I find it unnecessary to decide whether appellant-wife was guilty of constructive desertion by compelling appellee to leave the marital home on May 27, 1964, following a quarrel and the threat by appellant's father to knock some sense into appellee's head. It may well be that this did not constitute ejectment by force or the threat of force sufficient to require appellee to abandon the common home. See: Scanga v. Scanga, 167 Pa. Superior Ct. 133, 74 A.2d 723 (1950); Heimovitz v. Heimovitz, supra; Reiter v. Reiter, supra; Barnes v. Barnes, 21 D. & C. 101 (C.P.Cumberland Co. 1934). It does not follow, however, that appellee's departure from the marital home following the quarrel and threats was without cause so as to make him a deserting spouse. See: Reiter v. Reiter, supra.

Moreover, and in any event, if appellant rejected good faith efforts to reconcile initiated by appellee thereafter, she became a deserting spouse. The Master recommended, and the trial court found, that within two years after separation appellee made repeated, good faith offers to reconcile and

[ 298 Pa. Super. Page 271]

    resume the marital relationship with appellant. I am unable to agree with the majority that those attempts to reconcile are irrelevant. On the contrary, when appellant refused to return and live with her husband in response to his good faith offers to reconcile, appellant became the deserter. Whelan v. Whelan, 183 Pa. 293, 38 A. 625 (1897); Hardie v. Hardie, 162 Pa. 227, 29 A. 886 (1894); Bauder's Appeal, 115 Pa. 480, 10 A. 41 (1887); Grove's Appeal, 37 Pa. 443 (1861); Laterza v. Laterza, 124 Pa. Superior Ct. 103, 188 A. 89 (1936); Walsh v. Walsh, 117 Pa. Superior Ct. 579, 178 A. 399 (1935); Ward v. Ward, 117 Pa. Superior Ct. 125, 177 A. 515 (1935); McDermott v. McDermott, 113 Pa. Superior Ct. 255, 173 A. 746 (1934); McDonald v. McDonald, 108 Pa. Superior Ct. 80, 164 A. 830 (1933); Weisbrod v. Weisbrod, 103 Pa. Superior Ct. 267, 156 A. 542 (1931); Kurniker v. Kurniker, 94 Pa. Superior Ct. 257 (1928); Kelly v. Kelly, 51 Pa. Superior Ct. 603 (1912). After two years, that desertion ripened into a valid ground for divorce. Bauder's Appeal, supra; Barnes v. Barnes, supra.

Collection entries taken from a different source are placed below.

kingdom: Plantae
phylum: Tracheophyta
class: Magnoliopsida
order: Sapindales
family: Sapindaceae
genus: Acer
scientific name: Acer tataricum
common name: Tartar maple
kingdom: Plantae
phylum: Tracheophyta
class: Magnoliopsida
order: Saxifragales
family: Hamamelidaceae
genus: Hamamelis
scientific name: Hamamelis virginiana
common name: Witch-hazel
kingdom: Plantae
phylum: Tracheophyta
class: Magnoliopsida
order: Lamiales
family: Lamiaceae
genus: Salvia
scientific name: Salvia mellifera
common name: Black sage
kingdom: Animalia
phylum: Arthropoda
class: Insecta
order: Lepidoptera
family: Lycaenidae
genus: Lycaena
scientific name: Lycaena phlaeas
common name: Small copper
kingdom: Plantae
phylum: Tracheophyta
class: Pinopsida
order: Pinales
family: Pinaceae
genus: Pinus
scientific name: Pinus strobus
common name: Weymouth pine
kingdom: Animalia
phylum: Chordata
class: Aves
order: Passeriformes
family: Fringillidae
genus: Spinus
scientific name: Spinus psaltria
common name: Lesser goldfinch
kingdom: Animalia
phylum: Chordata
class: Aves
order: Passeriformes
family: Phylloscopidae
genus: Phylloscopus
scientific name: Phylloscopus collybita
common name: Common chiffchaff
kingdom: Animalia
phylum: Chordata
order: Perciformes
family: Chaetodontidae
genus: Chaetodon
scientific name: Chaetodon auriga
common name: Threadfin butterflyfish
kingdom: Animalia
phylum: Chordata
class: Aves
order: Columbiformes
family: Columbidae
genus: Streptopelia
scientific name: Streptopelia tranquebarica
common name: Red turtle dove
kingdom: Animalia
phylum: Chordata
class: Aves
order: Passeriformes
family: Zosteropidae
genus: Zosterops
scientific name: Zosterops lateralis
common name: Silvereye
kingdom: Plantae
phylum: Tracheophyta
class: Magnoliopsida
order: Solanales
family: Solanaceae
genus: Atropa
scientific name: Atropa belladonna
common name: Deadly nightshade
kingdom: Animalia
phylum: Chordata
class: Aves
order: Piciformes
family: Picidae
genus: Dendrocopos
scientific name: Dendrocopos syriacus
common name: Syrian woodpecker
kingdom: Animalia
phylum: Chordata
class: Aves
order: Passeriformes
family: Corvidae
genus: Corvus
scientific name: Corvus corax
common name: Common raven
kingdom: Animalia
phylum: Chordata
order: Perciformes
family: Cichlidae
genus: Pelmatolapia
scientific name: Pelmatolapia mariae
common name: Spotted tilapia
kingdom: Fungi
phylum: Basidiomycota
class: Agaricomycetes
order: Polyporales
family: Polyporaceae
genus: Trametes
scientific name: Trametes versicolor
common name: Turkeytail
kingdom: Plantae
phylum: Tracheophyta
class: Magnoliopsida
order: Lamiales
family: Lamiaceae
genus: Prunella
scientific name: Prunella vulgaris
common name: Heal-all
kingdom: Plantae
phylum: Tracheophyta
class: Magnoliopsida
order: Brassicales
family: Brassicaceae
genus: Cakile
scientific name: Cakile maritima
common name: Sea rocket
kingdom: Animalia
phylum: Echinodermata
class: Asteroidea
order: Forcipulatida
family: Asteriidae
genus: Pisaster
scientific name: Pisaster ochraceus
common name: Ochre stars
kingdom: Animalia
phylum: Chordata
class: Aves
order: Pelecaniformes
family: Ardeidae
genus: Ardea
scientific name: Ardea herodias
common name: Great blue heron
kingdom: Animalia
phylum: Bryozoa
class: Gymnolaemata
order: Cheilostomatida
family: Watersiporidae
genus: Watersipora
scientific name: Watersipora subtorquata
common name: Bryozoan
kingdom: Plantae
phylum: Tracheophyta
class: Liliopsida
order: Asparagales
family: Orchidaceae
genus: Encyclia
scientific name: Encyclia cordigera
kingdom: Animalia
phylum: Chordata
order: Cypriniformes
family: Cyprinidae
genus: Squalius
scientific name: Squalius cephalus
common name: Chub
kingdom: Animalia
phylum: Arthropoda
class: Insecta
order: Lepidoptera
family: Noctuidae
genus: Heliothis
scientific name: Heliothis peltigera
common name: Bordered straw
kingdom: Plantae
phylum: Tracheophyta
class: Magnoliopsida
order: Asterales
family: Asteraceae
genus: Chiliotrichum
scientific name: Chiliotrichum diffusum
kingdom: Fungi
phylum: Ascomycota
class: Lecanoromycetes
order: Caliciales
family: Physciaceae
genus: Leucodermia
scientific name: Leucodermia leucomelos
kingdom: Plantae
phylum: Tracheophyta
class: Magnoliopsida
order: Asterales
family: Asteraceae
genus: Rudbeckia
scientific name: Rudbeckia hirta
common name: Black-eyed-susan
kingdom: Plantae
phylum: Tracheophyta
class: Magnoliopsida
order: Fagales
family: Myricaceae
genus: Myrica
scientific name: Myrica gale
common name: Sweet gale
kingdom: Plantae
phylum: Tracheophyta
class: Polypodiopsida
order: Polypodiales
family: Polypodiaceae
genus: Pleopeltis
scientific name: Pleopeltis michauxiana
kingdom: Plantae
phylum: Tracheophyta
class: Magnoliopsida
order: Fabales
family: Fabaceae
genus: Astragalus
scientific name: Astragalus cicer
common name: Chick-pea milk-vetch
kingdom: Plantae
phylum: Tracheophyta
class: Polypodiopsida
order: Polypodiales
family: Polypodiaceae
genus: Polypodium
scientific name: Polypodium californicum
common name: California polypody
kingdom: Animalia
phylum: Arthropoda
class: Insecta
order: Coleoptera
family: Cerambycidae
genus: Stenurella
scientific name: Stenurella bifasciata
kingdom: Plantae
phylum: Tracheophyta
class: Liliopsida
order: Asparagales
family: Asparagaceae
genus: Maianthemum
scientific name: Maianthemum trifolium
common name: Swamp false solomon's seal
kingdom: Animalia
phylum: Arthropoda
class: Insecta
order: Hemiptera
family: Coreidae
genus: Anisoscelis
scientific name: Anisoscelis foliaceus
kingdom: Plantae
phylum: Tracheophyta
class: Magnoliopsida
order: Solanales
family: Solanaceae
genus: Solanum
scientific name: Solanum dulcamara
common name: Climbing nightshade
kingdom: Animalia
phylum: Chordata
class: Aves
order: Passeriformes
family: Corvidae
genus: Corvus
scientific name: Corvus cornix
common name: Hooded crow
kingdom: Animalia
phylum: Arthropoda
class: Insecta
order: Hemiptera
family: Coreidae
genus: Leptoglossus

The majority also implies that the instant action may be barred by a prior action in which appellee was denied a divorce on the grounds of indignities. However, my examination of the record in the instant case discloses that the defense of res judicata and/or collateral estoppel was not raised in the proceedings before the Master, was not the subject of appellant's exceptions to the Master's report, was not considered in the opinion of the court below, and has not been preserved as a "question involved" in the instant appeal. These potential defenses, therefore, have been waived. They raise complex issues which have not been argued by the parties and which I find it unnecessary to decide.

The parties have been separated for more than 17 years. Their marriage has been irretrievably broken. I would acknowledge legally what the parties have achieved in fact and affirm the decree of divorce.